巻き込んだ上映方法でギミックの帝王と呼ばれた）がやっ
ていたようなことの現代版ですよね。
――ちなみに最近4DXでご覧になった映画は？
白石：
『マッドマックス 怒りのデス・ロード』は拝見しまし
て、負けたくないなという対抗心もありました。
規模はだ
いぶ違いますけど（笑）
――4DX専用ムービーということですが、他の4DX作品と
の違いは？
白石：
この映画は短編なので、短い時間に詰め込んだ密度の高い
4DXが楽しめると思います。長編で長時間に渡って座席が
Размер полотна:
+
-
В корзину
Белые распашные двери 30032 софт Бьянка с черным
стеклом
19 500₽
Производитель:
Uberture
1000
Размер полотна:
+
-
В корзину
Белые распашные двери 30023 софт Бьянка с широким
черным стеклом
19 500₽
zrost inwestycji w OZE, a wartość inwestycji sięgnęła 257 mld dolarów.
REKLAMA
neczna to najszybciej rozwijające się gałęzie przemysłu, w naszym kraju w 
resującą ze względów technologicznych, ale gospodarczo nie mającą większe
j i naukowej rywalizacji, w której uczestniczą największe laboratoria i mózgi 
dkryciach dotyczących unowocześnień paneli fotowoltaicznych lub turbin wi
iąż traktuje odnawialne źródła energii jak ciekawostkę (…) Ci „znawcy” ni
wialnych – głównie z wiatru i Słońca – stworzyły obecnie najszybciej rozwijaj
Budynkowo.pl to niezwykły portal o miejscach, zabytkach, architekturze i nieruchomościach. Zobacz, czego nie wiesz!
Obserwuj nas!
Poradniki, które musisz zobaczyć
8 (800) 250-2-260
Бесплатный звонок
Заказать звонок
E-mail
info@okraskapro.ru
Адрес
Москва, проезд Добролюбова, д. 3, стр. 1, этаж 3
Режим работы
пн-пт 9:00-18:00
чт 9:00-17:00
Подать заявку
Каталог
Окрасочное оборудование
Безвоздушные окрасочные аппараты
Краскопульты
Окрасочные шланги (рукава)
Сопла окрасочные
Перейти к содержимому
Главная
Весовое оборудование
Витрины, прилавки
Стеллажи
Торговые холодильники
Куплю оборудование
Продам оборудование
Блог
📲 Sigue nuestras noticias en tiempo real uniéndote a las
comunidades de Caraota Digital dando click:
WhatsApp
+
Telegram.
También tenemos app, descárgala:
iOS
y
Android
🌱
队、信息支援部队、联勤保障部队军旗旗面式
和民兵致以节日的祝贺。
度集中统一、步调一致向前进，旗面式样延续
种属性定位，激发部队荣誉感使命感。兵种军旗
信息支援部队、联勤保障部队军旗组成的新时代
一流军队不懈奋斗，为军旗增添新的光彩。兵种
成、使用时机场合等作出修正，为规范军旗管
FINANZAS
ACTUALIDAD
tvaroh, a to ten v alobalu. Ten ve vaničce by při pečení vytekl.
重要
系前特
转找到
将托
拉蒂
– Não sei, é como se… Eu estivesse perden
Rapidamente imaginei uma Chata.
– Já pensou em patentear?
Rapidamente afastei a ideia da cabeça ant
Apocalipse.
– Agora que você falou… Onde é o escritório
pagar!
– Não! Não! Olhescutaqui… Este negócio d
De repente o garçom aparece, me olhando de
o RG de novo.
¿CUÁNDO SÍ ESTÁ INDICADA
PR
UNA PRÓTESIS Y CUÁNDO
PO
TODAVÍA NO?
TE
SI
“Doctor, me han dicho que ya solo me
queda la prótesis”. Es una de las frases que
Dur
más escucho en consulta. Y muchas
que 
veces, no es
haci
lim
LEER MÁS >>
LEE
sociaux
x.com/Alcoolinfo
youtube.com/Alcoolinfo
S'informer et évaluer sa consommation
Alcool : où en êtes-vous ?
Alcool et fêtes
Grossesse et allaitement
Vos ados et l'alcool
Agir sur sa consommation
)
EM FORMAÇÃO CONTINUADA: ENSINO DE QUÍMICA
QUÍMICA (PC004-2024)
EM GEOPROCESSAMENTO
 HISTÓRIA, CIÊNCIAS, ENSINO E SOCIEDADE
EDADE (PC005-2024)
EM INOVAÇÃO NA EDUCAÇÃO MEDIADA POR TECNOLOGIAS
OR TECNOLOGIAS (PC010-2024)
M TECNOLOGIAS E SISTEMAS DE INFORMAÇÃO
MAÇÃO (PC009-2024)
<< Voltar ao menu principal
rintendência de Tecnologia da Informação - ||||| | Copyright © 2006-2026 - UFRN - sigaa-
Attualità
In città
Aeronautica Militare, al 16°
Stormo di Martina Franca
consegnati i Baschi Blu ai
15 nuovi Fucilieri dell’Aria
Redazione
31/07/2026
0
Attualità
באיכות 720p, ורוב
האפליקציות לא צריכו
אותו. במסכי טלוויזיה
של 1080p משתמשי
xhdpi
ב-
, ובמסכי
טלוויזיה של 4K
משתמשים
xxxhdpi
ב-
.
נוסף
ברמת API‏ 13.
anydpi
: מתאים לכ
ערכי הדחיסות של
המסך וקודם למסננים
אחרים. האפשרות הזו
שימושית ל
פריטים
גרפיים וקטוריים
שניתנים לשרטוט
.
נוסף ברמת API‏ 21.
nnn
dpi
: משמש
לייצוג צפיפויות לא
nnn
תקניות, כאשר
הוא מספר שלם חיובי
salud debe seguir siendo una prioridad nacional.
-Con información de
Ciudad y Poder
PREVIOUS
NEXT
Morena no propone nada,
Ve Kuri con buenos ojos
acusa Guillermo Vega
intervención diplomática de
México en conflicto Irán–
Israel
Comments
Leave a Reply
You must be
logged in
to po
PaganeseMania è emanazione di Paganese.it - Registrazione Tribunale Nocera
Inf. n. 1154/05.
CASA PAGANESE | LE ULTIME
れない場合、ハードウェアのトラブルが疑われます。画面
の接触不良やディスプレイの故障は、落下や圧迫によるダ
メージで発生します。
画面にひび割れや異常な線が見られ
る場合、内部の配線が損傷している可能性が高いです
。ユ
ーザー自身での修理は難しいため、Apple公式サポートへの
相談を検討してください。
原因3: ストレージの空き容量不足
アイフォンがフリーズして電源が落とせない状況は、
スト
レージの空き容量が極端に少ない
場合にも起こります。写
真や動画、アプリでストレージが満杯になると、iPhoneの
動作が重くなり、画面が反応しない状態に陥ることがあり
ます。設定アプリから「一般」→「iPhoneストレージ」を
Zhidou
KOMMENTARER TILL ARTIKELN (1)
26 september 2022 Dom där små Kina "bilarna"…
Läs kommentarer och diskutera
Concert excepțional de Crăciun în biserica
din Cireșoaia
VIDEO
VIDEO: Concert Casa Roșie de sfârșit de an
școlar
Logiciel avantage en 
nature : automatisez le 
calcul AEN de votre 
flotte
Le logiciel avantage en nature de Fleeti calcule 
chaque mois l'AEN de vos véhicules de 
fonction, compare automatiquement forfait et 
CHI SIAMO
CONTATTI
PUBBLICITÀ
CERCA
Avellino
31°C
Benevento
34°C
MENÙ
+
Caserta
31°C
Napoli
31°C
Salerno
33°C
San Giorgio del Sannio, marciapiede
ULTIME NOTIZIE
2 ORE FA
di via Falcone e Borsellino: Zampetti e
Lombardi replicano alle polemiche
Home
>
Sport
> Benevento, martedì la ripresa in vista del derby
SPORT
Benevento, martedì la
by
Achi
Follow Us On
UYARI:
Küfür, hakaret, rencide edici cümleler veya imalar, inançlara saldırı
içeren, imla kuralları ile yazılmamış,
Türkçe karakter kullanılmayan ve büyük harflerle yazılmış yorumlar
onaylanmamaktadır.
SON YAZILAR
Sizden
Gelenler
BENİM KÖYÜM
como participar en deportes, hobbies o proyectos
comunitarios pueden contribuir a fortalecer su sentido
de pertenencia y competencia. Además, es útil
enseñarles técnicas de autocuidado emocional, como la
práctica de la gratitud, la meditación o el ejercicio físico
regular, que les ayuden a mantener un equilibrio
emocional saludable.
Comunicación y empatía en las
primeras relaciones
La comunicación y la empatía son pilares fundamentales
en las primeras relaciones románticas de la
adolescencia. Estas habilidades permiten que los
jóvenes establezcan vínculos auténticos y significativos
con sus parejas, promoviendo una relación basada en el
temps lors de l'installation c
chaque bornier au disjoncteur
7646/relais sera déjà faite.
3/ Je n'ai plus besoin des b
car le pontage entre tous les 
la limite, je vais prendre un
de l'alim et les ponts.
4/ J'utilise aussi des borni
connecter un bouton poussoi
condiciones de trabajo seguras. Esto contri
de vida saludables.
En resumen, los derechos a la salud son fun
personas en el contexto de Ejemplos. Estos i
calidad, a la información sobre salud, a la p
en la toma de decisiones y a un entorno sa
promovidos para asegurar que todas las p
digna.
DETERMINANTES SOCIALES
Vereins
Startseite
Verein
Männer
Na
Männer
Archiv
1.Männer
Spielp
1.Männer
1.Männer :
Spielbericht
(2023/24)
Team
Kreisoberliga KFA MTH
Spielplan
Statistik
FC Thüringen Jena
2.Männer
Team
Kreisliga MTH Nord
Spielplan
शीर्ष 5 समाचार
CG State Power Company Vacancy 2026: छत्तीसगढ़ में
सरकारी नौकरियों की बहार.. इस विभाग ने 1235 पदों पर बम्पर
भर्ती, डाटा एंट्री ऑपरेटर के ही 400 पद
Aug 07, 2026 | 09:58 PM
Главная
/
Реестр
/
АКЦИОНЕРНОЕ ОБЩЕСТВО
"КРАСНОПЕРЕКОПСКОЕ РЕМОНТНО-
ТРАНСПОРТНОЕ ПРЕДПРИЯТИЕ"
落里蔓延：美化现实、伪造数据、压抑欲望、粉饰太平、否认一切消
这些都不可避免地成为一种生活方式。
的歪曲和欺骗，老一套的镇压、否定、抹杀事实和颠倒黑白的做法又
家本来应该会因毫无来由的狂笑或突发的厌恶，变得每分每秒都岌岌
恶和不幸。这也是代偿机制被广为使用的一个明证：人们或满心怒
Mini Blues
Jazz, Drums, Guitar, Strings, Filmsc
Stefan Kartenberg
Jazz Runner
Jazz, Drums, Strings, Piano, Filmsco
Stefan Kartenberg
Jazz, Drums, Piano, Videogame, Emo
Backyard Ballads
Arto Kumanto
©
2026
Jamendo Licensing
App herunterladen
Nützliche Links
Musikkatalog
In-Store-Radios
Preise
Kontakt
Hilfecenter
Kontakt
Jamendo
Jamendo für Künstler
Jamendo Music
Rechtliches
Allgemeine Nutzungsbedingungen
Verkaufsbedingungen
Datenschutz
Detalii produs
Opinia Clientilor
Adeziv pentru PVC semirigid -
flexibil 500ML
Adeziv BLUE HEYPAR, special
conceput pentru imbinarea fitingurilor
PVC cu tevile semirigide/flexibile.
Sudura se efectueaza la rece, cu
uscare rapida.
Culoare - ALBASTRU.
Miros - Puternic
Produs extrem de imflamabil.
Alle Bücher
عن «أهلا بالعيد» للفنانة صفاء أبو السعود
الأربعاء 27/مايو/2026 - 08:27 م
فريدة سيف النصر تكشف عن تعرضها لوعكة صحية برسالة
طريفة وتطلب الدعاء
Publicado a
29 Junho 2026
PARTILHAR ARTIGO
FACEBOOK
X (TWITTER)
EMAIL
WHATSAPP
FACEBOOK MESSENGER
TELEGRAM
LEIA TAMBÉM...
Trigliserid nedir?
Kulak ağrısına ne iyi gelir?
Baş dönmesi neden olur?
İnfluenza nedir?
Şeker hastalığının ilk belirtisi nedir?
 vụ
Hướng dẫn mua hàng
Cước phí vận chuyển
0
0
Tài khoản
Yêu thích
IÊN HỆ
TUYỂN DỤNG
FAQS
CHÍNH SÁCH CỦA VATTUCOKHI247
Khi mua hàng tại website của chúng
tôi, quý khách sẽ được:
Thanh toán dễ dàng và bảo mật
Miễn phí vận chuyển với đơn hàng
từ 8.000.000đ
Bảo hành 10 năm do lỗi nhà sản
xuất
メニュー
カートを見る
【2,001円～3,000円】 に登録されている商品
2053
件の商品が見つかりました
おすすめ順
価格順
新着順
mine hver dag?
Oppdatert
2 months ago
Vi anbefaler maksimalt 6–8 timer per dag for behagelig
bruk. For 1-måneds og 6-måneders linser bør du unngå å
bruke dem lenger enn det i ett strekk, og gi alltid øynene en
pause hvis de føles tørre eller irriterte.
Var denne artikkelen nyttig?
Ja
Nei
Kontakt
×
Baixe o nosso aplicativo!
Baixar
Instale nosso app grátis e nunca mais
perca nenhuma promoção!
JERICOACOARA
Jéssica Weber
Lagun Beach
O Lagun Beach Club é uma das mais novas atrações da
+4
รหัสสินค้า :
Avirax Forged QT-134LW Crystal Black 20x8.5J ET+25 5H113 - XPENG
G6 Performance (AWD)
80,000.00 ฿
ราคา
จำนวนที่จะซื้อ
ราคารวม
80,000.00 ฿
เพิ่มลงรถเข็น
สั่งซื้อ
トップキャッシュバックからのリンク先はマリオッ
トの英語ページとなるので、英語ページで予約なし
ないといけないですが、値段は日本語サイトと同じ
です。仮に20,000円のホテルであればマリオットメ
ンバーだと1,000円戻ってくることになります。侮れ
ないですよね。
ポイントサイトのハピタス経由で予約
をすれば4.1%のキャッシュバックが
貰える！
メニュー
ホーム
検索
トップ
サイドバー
-------
__The task__.
The answer must be every line of the data that contains the word "Jamendo".

__Solution to this exercise__.
Jamendo Licensing
Jamendo
Jamendo für Künstler
Jamendo Music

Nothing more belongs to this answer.